The 297-130 vote on an amendment to an energy spending bill doubles from $10 million to $20 million the budget for the Nuclear Regulatory Commission to review a licensing application for the Yucca operation.

With the amendment, the $30 billion spending bill for the Energy and Interior departments contains a total of $45 million for Yucca Mountain activities and includes a provision to bar the use of funds to close down the program.

Some $15 billion has been spent over the past several decades to prepare Yucca Mountain as the central burying point for the nation's spent nuclear fuel, but Senate Majority Leader Harry Reid of Nevada has long opposed the project and Obama has taken steps to follow through on a campaign promise to shut it down. His administration has sought to withdraw the government application to build the dump.

Rep. John Shimkus, R-Ill., who sponsored the amendment, said in debate Wednesday that the nuclear disaster in Japan, where high-level radioactive waste was stored in pools, showed the need for a centralized storage location.
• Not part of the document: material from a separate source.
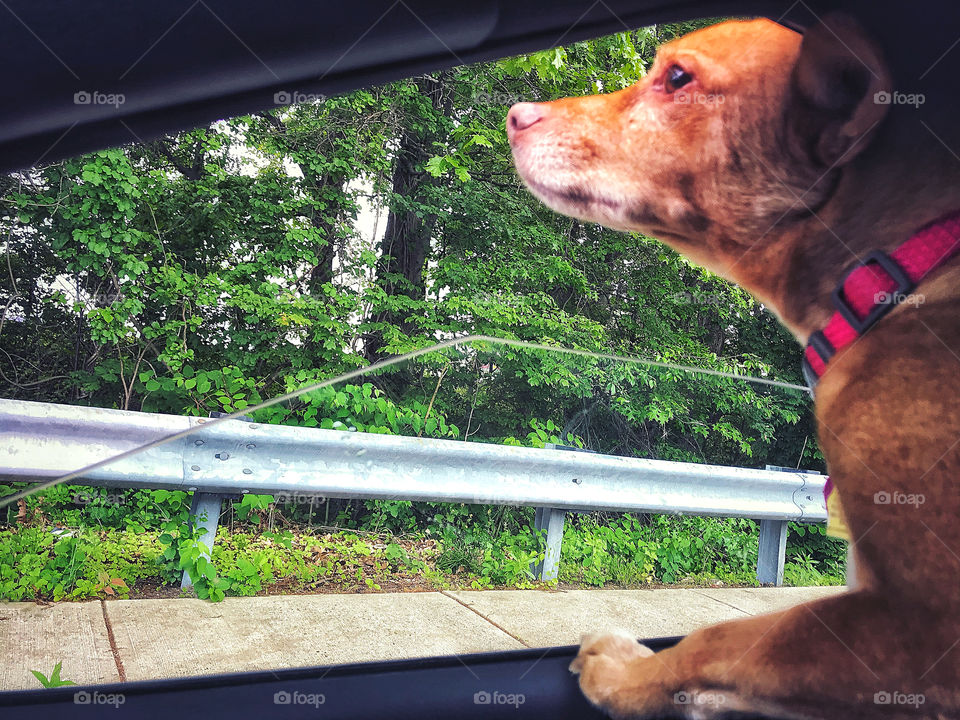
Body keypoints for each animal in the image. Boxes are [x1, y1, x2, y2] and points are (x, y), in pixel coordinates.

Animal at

Currently there's some 82,000 tons of spent nuclear fuel and high-level nuclear waste stored at 80 sites in 35 states.

The facility at Yucca, he said, is under a mountain in the desert in an isolated area 90 miles from Las Vegas. "If we can't store it there, we really can't store it anywhere," he said.

Shimkus had bipartisan backing from Rep. Jay Inslee, D-Wash., who said nuclear waste from the Hanford facility in his state was being prepared to be sent to Yucca, "nuclear waste that, essentially, will be all dressed up with no place to go if we don't finish this project."

Congress designated Yucca Mountain as the only site for possible development as a repository in 1987. The George W. Bush administration moved forward with the project, but Reid has lobbied against it and Obama has moved to terminate it. Obama also promoted Gregory Jaczko, a former Reid aide, to chairman of the independent NRC.

Energy Secretary Steven Chu, saying Yucca was not a workable option, withdrew the government's application to build the repository, a move rejected by the NRC licensing board which argued that the application couldn't be withdrawn without better justification. Jaczko has shut down the licensing review and has not held a final commission vote on whether the licensing board's decision should be rejected or upheld.

Rep. Rodney Frelinghuysen of New Jersey, the Republican in charge of the Appropriations energy subcommittee, said the government faces some $16 billion in potential fines if it reneges on its responsibility to take nuclear waste from utilities.

"This administration has persisted in a backroom political deal to shut down the project," Frelinghuysen said. "We're going to keep Yucca Mountain open."